One of the more complex aspects of being a service provider (any kind, really) is discussing the cost of service with a client. It is complex because clients are rightfully trying to be careful with their budgets, protect themselves from risks, and, at the same time, make meaningful progress in areas of their business they feel they need to experience growth. As a service provider, we have to balance ethical and responsible billing, being an advocate for our clients, and knowing the value of our services and the impact of an engagement on our teams. This balancing act has been going on as long as service providers have existed.

There are good service providers and there are not-so-good service providers. The not-so good-ones are only interested in the sale. They place their sales KPIs and margins above genuine value creation. Good service providers are focused on how they can have the most impact for their clients. Not all value-creating service is expensive. However, outstanding service typically comes at a premium, because it is labor intensive and requires concentrations of talent and expertise.

Take your local gym for example. They may have personal trainers with varying levels of knowledge and experience. You might be able to pay $60/session for a less seasoned trainer or upwards of $100/session for a master trainer. If you’re in perfect health you might be able to make a lot of progress with the $60/session trainer. If you have physical limitations, like back or knee injuries, that $60/session trainer might not have the experience and repertoire to help you achieve your fitness goals while protecting your injuries. The master trainer, on the other hand, can manage this with finesse.

I used this example because I lived this example. I tried to go cheap, and the young, less experienced trainer did not have enough knowledge to guide me to a routine that fit my physical needs. Begrudgingly, I shelled out the cash for the master trainer, and he always had a trick up his sleeve to modify my workout and work around my injuries. My goal with a personal trainer was to get myself back in shape and to work towards reclaiming my athleticism as much as my 34-year-old neck, back, shoulder, and knee-pained body would allow. If I worked off of the advice of the younger trainer, I would have eliminated things from my routine because my body wouldn’t support them. I would have made compromises to my goal or, worse, I would have exacerbated my injuries. Since I was serious about my goal, these were not acceptable compromises. I needed to invest in the guidance of a real professional if I was going to get real about my goal to recover my fitness.

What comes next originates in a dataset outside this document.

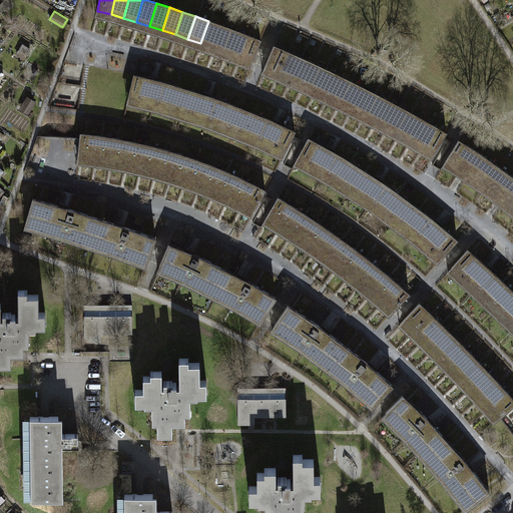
[(221,25),(208,21),(200,43),(212,48),(221,25)]
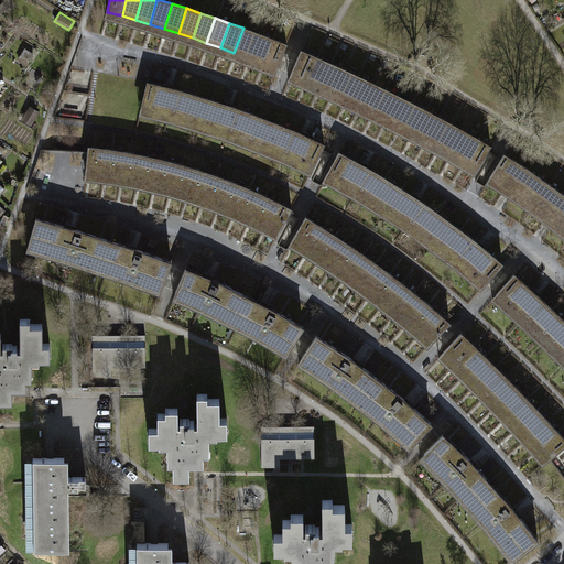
[(234,53),(248,58),(257,33),(243,28),(234,53)]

“An international energy company that needed to save money fast started by simply defining the amount of savings it needed and then required each department to cut costs by a similar amount, primarily through head count reductions, which varied from 17 to 22 percent. The reality, however, was that the company needed to invest more in certain technological areas that were changing quickly, as well as in operations, where performance was far below industry benchmarks. What’s more, the HR and IT departments substantially duplicated certain activities because different layers in the organization were doing similar things. Much deeper cuts could therefore be made in these functions, with little strategic risk. But the company cut costs across the board, and just six months later, technology and operations were lobbying hard to bring in new staff to take on an “uncontrollable workload,” while substantial duplication remained in HR and IT.” – Suzanne Heywood, Dennis Layton, and Risto Penttinen (McKincsey)

This Price vs. Progress dynamic is multiplied exponentially with services rendered at an organizational level (or even at a departmental level). However, businesses rarely treat themselves like they might treat their own body (or maybe they do). Too often we observe companies identify strategic goals only to go for the $60/session solution and spending years never really accomplishing those goals in a meaningful way.

“It is important to streamline your costs, especially if you’ve let them get bloated. But incremental expense cutting in an already-lean organization can threaten your corporate mission as well as your culture.” – Karen Firestone (Harvard Business Review)

If you are a business leader and are serious about the hurdles you want to overcome or goals you want to achieve, I encourage you to find a partner you trust and to listen carefully to the compromises you’ll be making if you try to place price over progress. The cheapest solution is rarely the best. A good service provider will coach you on how to approach your goals by identifying the earliest and least expensive wins in the context of a broader strategic roadmap. That entry point may or may not be as cheap as the cheapest possible option, but you’ll know it is the option that is designed with your best interests in mind and making strides towards goals you’re all working together to take very seriously.